These innovations have helped Databricks surpass $4 billion in annualized revenue, growing 50% year over year, while becoming free-cash-flow positive—a rare milestone for a private company of its scale.

Its AI-specific revenue alone has exceeded $1 billion annualized, reflecting Databricks’ unique position at the intersection of data infrastructure and model development.

Competition with Snowflake intensifies

The ongoing rivalry between Databricks and Snowflake continues to shape the enterprise data landscape. Both companies now generate similar levels of revenue, but with key distinctions:

  • Databricks leads on AI-native workloads, unifying data + model training within one platform
  • Snowflake leads on cash flow generation and focuses heavily on cloud data warehousing
  • Both companies compete for the same CIO budgets as enterprises increasingly standardize on a single platform for data + AI

Snowflake’s leadership has recently downplayed valuation comparisons, but the acceleration of Databricks’ AI initiatives suggests the competitive gap may evolve quickly.

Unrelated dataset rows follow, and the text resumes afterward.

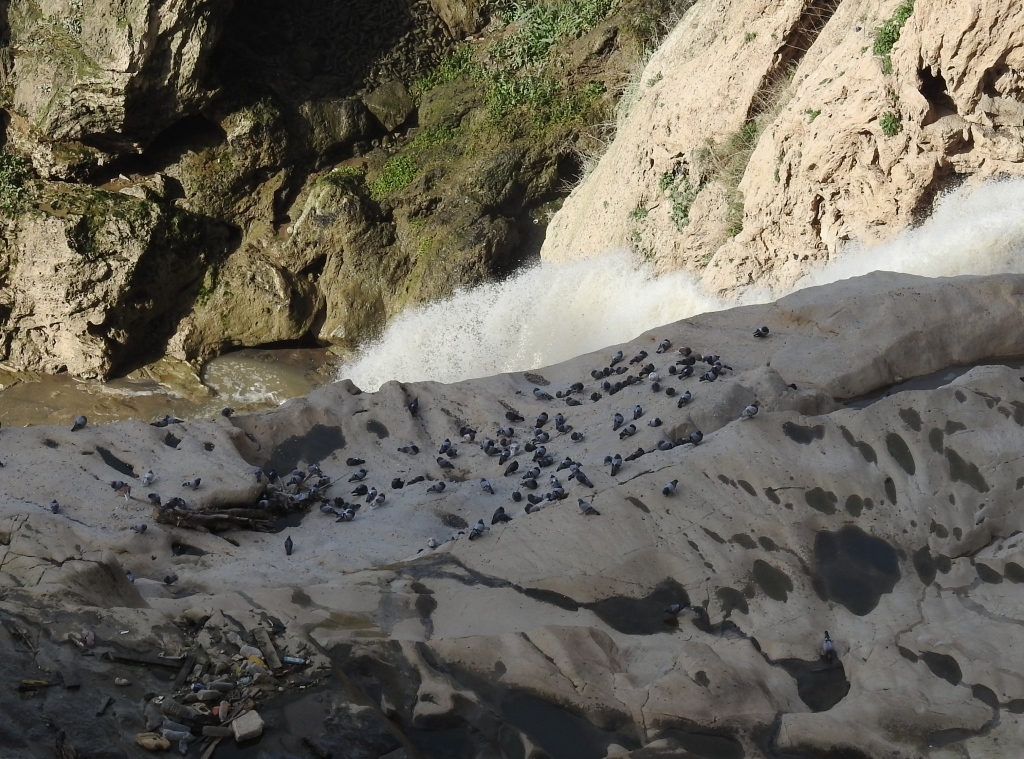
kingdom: Animalia
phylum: Chordata
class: Aves
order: Columbiformes
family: Columbidae
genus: Columba
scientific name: Columba livia
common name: Rock pigeon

Fuel for acquisitions, research, and expansion

If completed, the prospective capital raise would give Databricks additional flexibility to:

  • Acquire AI-native startups and IP
  • Hire top ML researchers and infrastructure engineers
  • Expand its open-source ecosystem
  • Deepen its investment into agents, retrieval, and real-time inference

The company has already completed several acquisitions over the past few years—including MosaicML, Okera, and Rubicon—to strengthen its AI stack.

Databricks now approaches 10,000 employees globally and remains one of the most anticipated private companies on the path to an eventual IPO. CEO Ali Ghodsi has repeatedly said he enjoys operating as a private company, though Databricks continues to run structured liquidity programs for employees and early investors.

A defining infrastructure player in the AI era

As AI adoption accelerates across every sector, Databricks’ unified approach to data, governance, and model development positions it as a critical pillar in enterprise transformation. Its trajectory—both in revenue and valuation—reflects a broader shift: organizations increasingly want a single, scalable platform to manage everything from raw data to production-grade AI agents.

In a market where the winners will likely define the next decade of enterprise software, Databricks remains one of the most strategically significant companies shaping how businesses build, deploy, and operationalize AI at scale.